Text-based design files

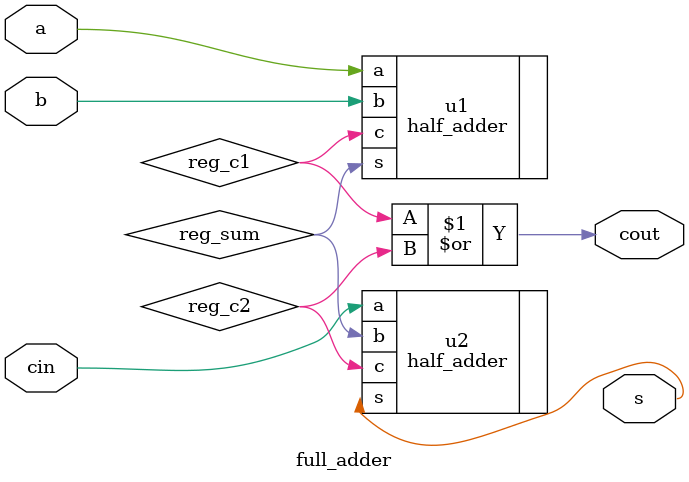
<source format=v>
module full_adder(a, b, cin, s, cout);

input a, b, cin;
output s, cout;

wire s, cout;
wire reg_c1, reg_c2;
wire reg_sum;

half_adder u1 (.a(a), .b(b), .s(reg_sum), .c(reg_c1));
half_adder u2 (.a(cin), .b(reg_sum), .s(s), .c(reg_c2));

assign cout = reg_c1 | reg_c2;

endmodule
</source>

Aim of the exercise: The expected output is every entry above, retyped exactly, with the pictures removed.

Response to this task:
<source format=v>
module full_adder(a, b, cin, s, cout);

input a, b, cin;
output s, cout;

wire s, cout;
wire reg_c1, reg_c2;
wire reg_sum;

half_adder u1 (.a(a), .b(b), .s(reg_sum), .c(reg_c1));
half_adder u2 (.a(cin), .b(reg_sum), .s(s), .c(reg_c2));

assign cout = reg_c1 | reg_c2;

endmodule
</source>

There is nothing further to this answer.